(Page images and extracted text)
*** Block opens ***

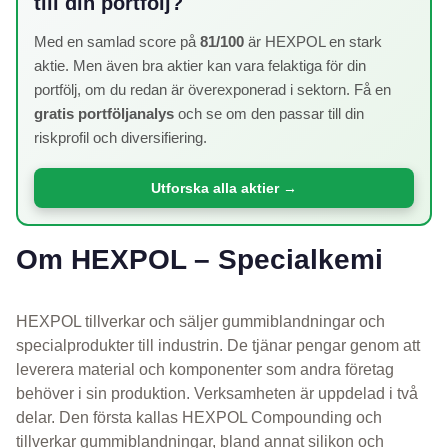
till din portfölj?
Med en samlad score på
81/100
är HEXPOL en stark
aktie. Men även bra aktier kan vara felaktiga för din
portfölj, om du redan är överexponerad i sektorn. Få en
gratis portföljanalys
och se om den passar till din
riskprofil och diversifiering.
Utforska alla aktier →
Om HEXPOL – Specialkemi
HEXPOL tillverkar och säljer gummiblandningar och
specialprodukter till industrin. De tjänar pengar genom att
leverera material och komponenter som andra företag
behöver i sin produktion. Verksamheten är uppdelad i två
delar. Den första kallas HEXPOL Compounding och
tillverkar gummiblandningar, bland annat silikon och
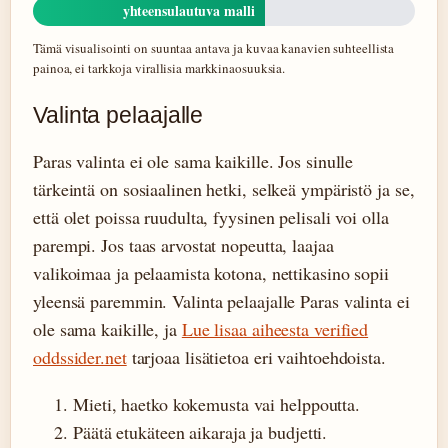
yhteensulautuva malli
Tämä visualisointi on suuntaa antava ja kuvaa kanavien suhteellista
painoa, ei tarkkoja virallisia markkinaosuuksia.
Valinta pelaajalle
Paras valinta ei ole sama kaikille. Jos sinulle
tärkeintä on sosiaalinen hetki, selkeä ympäristö ja se,
että olet poissa ruudulta, fyysinen pelisali voi olla
parempi. Jos taas arvostat nopeutta, laajaa
valikoimaa ja pelaamista kotona, nettikasino sopii
yleensä paremmin. Valinta pelaajalle Paras valinta ei
ole sama kaikille, ja
Lue lisaa aiheesta verified
oddssider.net
tarjoaa lisätietoa eri vaihtoehdoista.
Mieti, haetko kokemusta vai helppoutta.
Päätä etukäteen aikaraja ja budjetti.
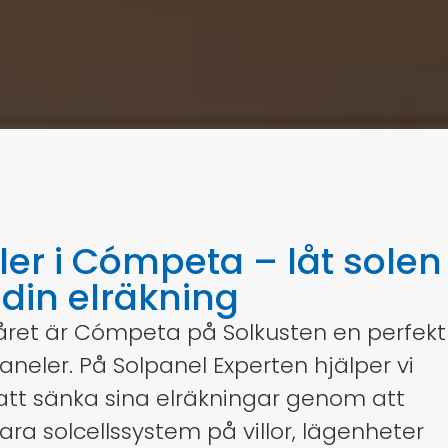
ler i Cómpeta – låt solen
 din elräkning
året är Cómpeta på Solkusten en perfekt
paneler. På Solpanel Experten hjälper vi
tt sänka sina elräkningar genom att
bara solcellssystem på villor, lägenheter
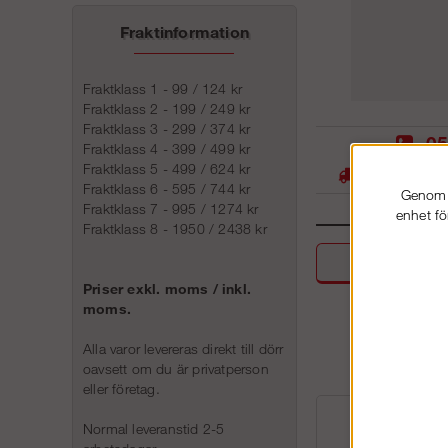
Fraktinformation
Fraktklass 1 - 99 / 124 kr
Fraktklass 2 - 199 / 249 kr
Fraktklass 3 - 299 / 374 kr
05
Fraktklass 4 - 399 / 499 kr
Fraktklass 5 - 499 / 624 kr
Stora lager -
Fraktklass 6 - 595 / 744 kr
Genom a
Fraktklass 7 - 995 / 1274 kr
enhet fö
Fraktklass 8 - 1950 / 2438 kr
Beskri
Priser exkl. moms / inkl.
moms.
Alla varor levereras direkt till dörr
oavsett om du är privatperson
eller företag.
Normal leveranstid 2-5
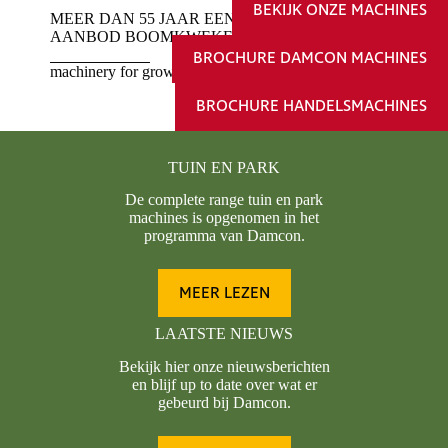
BEKIJK ONZE MACHINES
MEER DAN 55 JAAR EEN COMPLEET
AANBOD BOOMKWEKERIJ MACHINES
BROCHURE DAMCON MACHINES
machinery for growing business
BROCHURE HANDELSMACHINES
TUIN EN PARK
De complete range tuin en park
machines is opgenomen in het
programma van Damcon.
MEER LEZEN
LAATSTE NIEUWS
Bekijk hier onze nieuwsberichten
en blijf up to date over wat er
gebeurd bij Damcon.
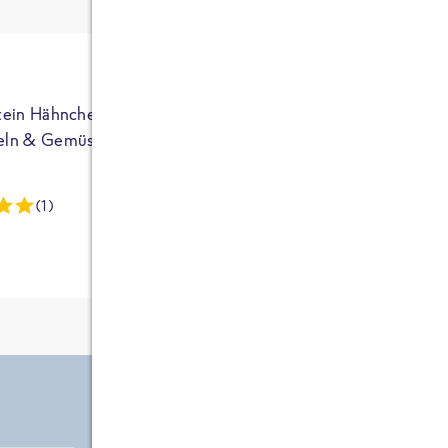
ja auf Sportler
ausgerichtet - die
brauchen etwas
mehr. Bei
normalem
tein Hähnchen mit
High Protein Hähnchen mi
NEU
Frühstück und
eln & Gemüse
Reis & Brokkoli
zwei Tüten aus
dieser Reihe
(1)
(13)
kommt man auf
circa 1700
Kalorien, das ist
etwas wenig.
Zutate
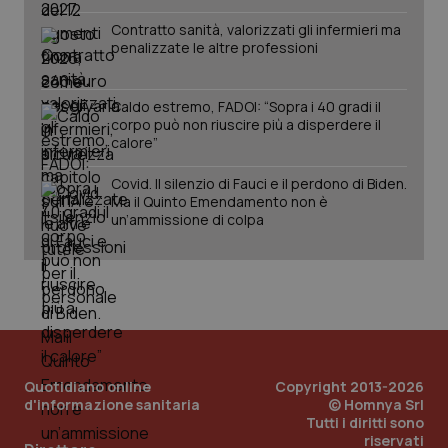
Salute orale & impianti
Contratto sanità, valorizzati gli infermieri ma
penalizzate le altre professioni
Sangue & coagulazione
Caldo estremo, FADOI: “Sopra i 40 gradi il
CookieScriptConsent
5 mesi
Tiroide
corpo può non riuscire più a disperdere il
CookieScript
settim
www.quotidianosanita.it
calore”
Tumore al seno
Covid. Il silenzio di Fauci e il perdono di Biden.
Ma il Quinto Emendamento non è
un’ammissione di colpa
Tumore ovarico
Tumori del Polmone & Testa Collo
Tumori gastrointestinali
tracking-sites-ironfish-
www.quotidianosanita.it
4
Ulcera & Reflusso
Quotidiano online
Copyright 2013-2026
tracking-enable
settim
d'informazione sanitaria
© Homnya Srl
2 gior
Tutti i diritti sono
Vaccini
riservati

*** Block closes ***

### TASK DETAILS
Some lines of the data above may hold the word "Cómpeta"; state how many do, and give only that number.

### SOLUTION
2